*** Opening of Materials provided ***
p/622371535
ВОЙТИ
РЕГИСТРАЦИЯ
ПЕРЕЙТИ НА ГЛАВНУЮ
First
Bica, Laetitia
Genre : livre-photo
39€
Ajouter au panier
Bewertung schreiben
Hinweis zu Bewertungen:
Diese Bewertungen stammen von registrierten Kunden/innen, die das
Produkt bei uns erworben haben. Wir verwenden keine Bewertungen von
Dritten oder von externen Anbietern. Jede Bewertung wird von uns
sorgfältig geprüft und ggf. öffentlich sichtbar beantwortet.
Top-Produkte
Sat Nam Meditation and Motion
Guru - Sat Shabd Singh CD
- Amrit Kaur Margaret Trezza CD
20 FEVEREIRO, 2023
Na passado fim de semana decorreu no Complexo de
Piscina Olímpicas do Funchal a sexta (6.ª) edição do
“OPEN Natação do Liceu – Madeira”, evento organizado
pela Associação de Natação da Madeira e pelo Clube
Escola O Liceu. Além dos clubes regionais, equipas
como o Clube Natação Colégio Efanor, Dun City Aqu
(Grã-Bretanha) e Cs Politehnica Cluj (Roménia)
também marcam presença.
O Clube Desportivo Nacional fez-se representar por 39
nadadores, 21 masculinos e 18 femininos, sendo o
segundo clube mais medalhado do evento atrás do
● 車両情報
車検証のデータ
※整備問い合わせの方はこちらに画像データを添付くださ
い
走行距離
*** Close of Materials provided ***
Using the records above, pull out each line where the word "Liceu" occurs.

#### [Solved exercise]
“OPEN Natação do Liceu – Madeira”, evento organizado
Escola O Liceu. Além dos clubes regionais, equipas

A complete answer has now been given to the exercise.